Step 10: LED Strip Lighting
Time for the exciting part: light!
- LED Strip Lighting
- 12v power supply (One came with the strip light kit I bought)
- White Cardstock
- Hot glue gun
- Begin attaching the LED strip lighting from the place where you will like your switch and power input to be. (My strip lighting had adhesive backing which worked ok)
- Use hot glue to attach any places that aren't holding up very well
- Be sure that you leave some space somewhere on the frame for the switch and power attachment (next step)
Once everything is attached, plug it in and see how it looks. I had some light bleeding though sections of the plywood, so I hot glued white cardstock around areas of the map that shouldn't have light showing through.
Step 11: Power and Switch
A simple switch wired in series with the LEDs is all we need to control the light. My LED strip lighting came with a power jack and power supply. I got the switch and wire at Microcenter.
- 12V DC Power adapter break-out
- Soldering Iron (optional, you could just twist and electrical tape the wires together if you don't have one)
- Measure out and mark where you want the switch and power adapter. Make sure that you'll have space and aren't interfering with any LED strip lighting.

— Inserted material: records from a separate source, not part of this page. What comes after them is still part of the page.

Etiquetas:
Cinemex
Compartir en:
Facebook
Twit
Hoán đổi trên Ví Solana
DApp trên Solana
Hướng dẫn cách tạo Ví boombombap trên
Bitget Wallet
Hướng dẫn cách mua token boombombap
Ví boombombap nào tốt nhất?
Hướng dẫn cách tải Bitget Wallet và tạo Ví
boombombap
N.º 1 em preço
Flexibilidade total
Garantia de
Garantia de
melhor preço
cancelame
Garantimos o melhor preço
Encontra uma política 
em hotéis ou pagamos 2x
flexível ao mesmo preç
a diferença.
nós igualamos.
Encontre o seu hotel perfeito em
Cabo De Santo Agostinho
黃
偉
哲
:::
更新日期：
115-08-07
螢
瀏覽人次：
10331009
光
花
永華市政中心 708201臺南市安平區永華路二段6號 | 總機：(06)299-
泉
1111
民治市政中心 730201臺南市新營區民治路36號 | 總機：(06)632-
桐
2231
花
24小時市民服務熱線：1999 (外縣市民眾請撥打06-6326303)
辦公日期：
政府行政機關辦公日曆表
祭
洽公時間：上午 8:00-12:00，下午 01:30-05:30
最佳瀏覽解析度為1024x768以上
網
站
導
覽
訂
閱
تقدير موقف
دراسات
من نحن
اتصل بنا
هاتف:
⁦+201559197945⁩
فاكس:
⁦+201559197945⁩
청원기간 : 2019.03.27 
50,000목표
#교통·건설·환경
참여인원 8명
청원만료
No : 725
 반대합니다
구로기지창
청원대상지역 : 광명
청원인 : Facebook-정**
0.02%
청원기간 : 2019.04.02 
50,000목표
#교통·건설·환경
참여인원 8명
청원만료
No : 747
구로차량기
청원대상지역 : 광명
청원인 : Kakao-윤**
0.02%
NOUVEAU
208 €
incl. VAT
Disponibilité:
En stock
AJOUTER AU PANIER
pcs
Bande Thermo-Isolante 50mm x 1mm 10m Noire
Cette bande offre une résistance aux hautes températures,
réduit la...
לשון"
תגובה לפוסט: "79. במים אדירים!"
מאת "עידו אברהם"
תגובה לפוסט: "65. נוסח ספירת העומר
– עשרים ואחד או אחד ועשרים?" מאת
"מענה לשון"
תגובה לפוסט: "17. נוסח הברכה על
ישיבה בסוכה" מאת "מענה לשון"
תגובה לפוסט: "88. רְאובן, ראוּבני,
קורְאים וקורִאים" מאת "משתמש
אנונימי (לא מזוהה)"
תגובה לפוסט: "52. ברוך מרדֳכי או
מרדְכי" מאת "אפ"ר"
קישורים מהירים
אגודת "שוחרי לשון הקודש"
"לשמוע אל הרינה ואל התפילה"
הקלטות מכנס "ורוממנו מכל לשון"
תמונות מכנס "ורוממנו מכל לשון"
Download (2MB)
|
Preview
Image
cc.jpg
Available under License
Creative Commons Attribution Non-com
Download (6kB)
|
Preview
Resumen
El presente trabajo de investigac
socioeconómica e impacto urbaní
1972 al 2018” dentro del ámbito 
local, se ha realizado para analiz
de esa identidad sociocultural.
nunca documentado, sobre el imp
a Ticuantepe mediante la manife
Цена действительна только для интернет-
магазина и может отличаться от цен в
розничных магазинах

- Drill out the main area of each hole you'd like to create
- Go to town with the file to shape it out until everything fits
- Solder the switch to the +12v supply and the positive side of the strip lighting, then connect the other end of the led lighting to the ground connection of the power supply.
Step 12: Final Touches
I wanted to have some of the light from the LEDs bleed out around the frame. If you want, you could add a backing so that no light bleeds out, but I liked the look of having it.
- Rubber feet
- Mounting hardware
Once everything is ready, hang it up and turn it on!